The recent death of the IFC News podcast has gotten me thinking a lot about my own endgame and what it will look like. I currently host and produce two major podcasts (plus one side project). On top of this, I work a full-time job and am getting my Masters degree part-time. I am fortunate to have had bosses/professors that are pleased with my work, yet understand that my other pursuits consume a great deal of my time. But my current arrangement cannot last forever.
The fact of the matter is, it is very difficult for me to justify these podcast pursuits as anything more than a hobby. They will never make me a full-time income. I am grateful for countless of people that have donated money to the /Filmcast to keep us alive, in addition to the sponsorship offers we have gotten. They have provided significant help during a time of need and have helped to justify the amount of time that goes into the podcasts.
But the money that we get does not come anywhere close to equalling the amount necessary to sustain a person for a living (nor should it, really). And that goes double or triple when you’re splitting the money with other people. I surmise that the only people on the internet who ARE able to make a substantial amount of money from podcasting are people who a) have a large enough audience to attract major sponsorship dollars (e.g. Adam Carolla), b) broadcast daily, so as to multiply the number of impressions generated (e.g. Adam Carolla again), or c) make a sustained fundraising effort each year (e.g. The Sound of Young America, which wouldn’t be successful if (a) were not also true for them). I would not be opposed to broadcasting daily, but don’t currently have the numbers to justify it. Carolla (and people like him) built his empire on the back of his broadcasting career. I don’t have such a history or reputation yet.
For most people, including me, podcasts are something that people do for fun and/or because they’re passionate about it. And as a result, like the IFC News podcast or the Scene Unseen podcast or countless other fun, lovable podcasts before them, they can end at any time.
Having podcasted for a couple of years now and spoken with several of the best podcasters/broadcasters in the country, I’ve learned that often times what ends up happening is podcasts get too big to quit, but too small to derive any significant financial benefit from. They suck up massive quantities of time and cause untold amounts of stress, but do offer some rewards in return: the pleasure of interacting with an engaged fanbase; the pride of producing quality work; the various other perks that come with being a known quantity in your particular field.
In my own experience, I’ve been blessed to receive thousands of e-mails from people writing passionately about my podcasts and about the subjects that they cover. I’ve been able to see a lot of movies for free and to meet some of my heroes in the filmmaking industry. All of this has been incredibly gratifying. But it’s also exceedingly evident that the overwhelmingly vast majority of fans have no conception of what my life is like. And there are far more people that complain when one of the 4-5 hours of free content I put out onto the internet each week isn’t precisely on schedule, than people who say “thank you” when it comes on time.
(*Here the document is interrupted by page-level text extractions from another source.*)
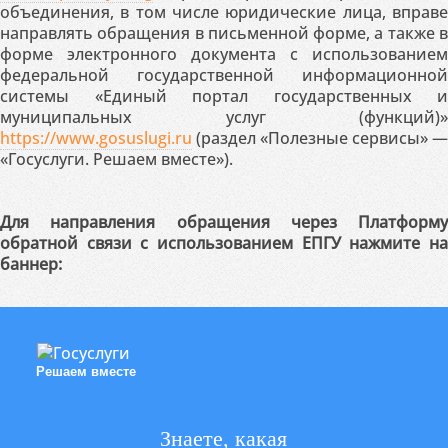
объединения, в том числе юридические лица, вправе
направлять обращения в письменной форме, а также в
форме электронного документа с использованием
федеральной государственной информационной
системы «Единый портал государственных и
муниципальных услуг (функций)»
https://www.gosuslugi.ru
(раздел «Полезные сервисы» —
«Госуслуги. Решаем вместе»).
Для направления обращения через Платформу
обратной связи с использованием ЕПГУ нажмите на
баннер:
Решаем вместе
Знаете, какая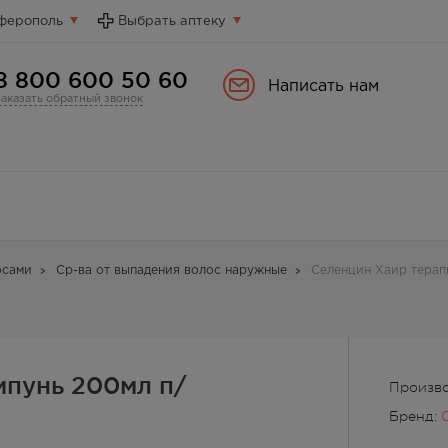
ферополь
Выбрать аптеку
8 800 600 50 60
Написать нам
Заказать обратный звонок
осами
Ср-ва от выпадения волос наружные
Селенцин Хаир терап
мпунь 200мл п/
Произво
Бренд: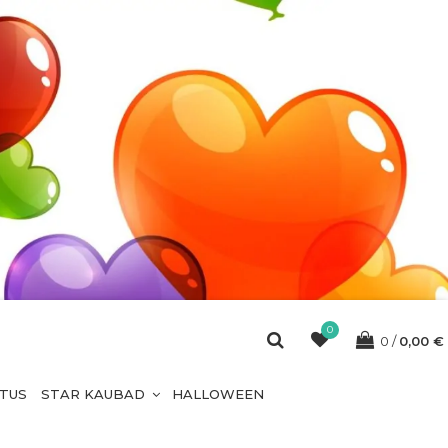
0
0
0,00
€
ETUS
STAR KAUBAD
HALLOWEEN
The world of broadcast media has instilled an attitude of entitlement in all of us. We expect our media to be free and for there to be an excess supply at all times. These entertainers should do what we want! Dance for us! Play us the music that we love! Discuss interesting topics! In the world of podcasting, the expectations are the same as for radio and TV, but the financial rewards for the people involved are infinitesimal by comparison.
I hope that my podcasting projects will survive the transitions my life will go through over the course of the next few years. But the purpose of this post is to say that for me and for many other podcasters out there, the podcasts we produce exist and continue to exist because we love doing them. The things that keep podcasts going are frequently subject to the whims of fate. If you have podcasts you do love, be grateful while you have them.